EXERCISE DIRECTIONS: Print all of the entries exactly, minus the pictures.

[[ DATA FOR THIS EXERCISE open ]]

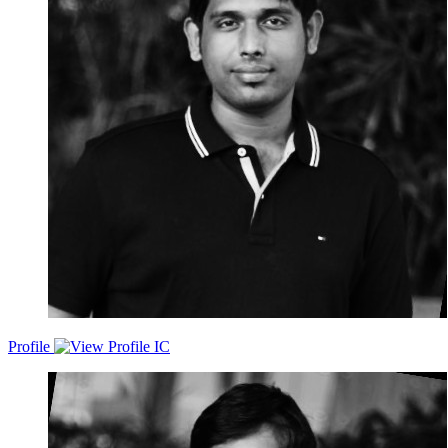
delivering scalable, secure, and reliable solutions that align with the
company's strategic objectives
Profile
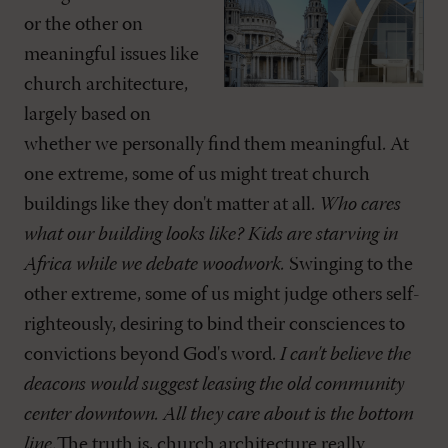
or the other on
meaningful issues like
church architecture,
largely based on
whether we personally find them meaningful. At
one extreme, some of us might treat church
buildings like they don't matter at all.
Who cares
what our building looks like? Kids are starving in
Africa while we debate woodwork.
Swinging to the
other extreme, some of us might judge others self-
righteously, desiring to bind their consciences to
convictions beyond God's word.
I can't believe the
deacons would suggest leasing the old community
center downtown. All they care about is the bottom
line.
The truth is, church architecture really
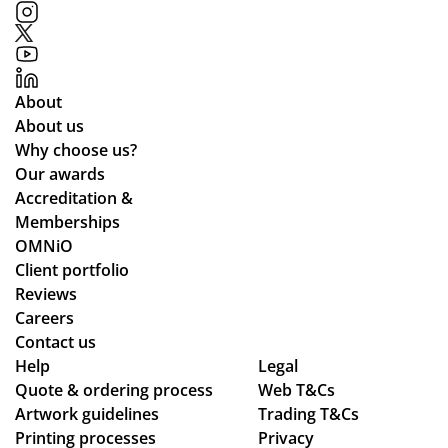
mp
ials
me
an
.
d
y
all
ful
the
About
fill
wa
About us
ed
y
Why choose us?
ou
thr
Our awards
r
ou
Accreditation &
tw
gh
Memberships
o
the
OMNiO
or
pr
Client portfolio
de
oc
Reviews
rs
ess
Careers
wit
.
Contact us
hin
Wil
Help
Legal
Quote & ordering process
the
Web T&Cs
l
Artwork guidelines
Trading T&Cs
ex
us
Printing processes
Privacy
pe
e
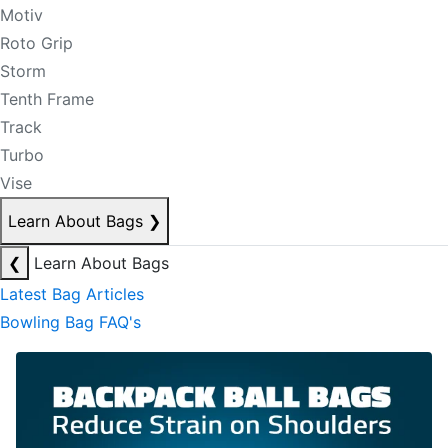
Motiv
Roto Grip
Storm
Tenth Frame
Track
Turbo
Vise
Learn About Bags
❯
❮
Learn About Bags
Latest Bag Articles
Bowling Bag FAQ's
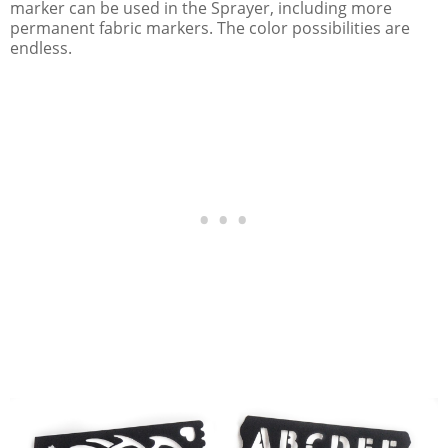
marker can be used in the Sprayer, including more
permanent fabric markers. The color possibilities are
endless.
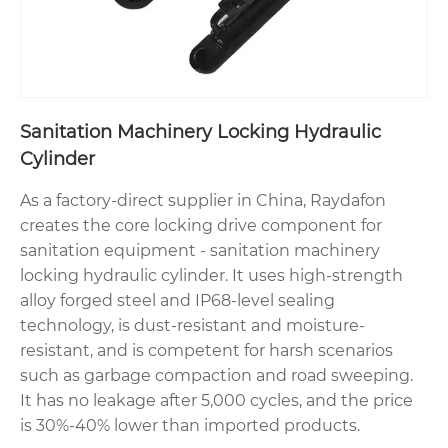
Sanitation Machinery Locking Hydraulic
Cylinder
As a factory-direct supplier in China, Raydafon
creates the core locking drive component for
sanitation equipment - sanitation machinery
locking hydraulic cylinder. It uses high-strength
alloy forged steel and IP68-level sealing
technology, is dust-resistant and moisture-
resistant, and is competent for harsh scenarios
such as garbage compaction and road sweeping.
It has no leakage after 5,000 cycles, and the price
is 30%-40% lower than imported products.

[[ DATA FOR THIS EXERCISE closed ]]

RESULT OF THIS EXERCISE:
delivering scalable, secure, and reliable solutions that align with the
company's strategic objectives
Profile
or the other on
meaningful issues like
church architecture,
largely based on
whether we personally find them meaningful. At
one extreme, some of us might treat church
buildings like they don't matter at all.
Who cares
what our building looks like? Kids are starving in
Africa while we debate woodwork.
Swinging to the
other extreme, some of us might judge others self-
righteously, desiring to bind their consciences to
convictions beyond God's word.
I can't believe the
deacons would suggest leasing the old community
center downtown. All they care about is the bottom
line.
The truth is, church architecture really
mp
ials
me
an
.
d
y
all
ful
the
About
fill
wa
About us
ed
y
Why choose us?
ou
thr
Our awards
r
ou
Accreditation &
tw
gh
Memberships
o
the
OMNiO
or
pr
Client portfolio
de
oc
Reviews
rs
ess
Careers
wit
.
Contact us
hin
Wil
Help
Legal
Quote & ordering process
the
Web T&Cs
l
Artwork guidelines
Trading T&Cs
ex
us
Printing processes
Privacy
pe
e
Motiv
Roto Grip
Storm
Tenth Frame
Track
Turbo
Vise
Learn About Bags
❯
❮
Learn About Bags
Latest Bag Articles
Bowling Bag FAQ's
marker can be used in the Sprayer, including more
permanent fabric markers. The color possibilities are
endless.
Sanitation Machinery Locking Hydraulic
Cylinder
As a factory-direct supplier in China, Raydafon
creates the core locking drive component for
sanitation equipment - sanitation machinery
locking hydraulic cylinder. It uses high-strength
alloy forged steel and IP68-level sealing
technology, is dust-resistant and moisture-
resistant, and is competent for harsh scenarios
such as garbage compaction and road sweeping.
It has no leakage after 5,000 cycles, and the price
is 30%-40% lower than imported products.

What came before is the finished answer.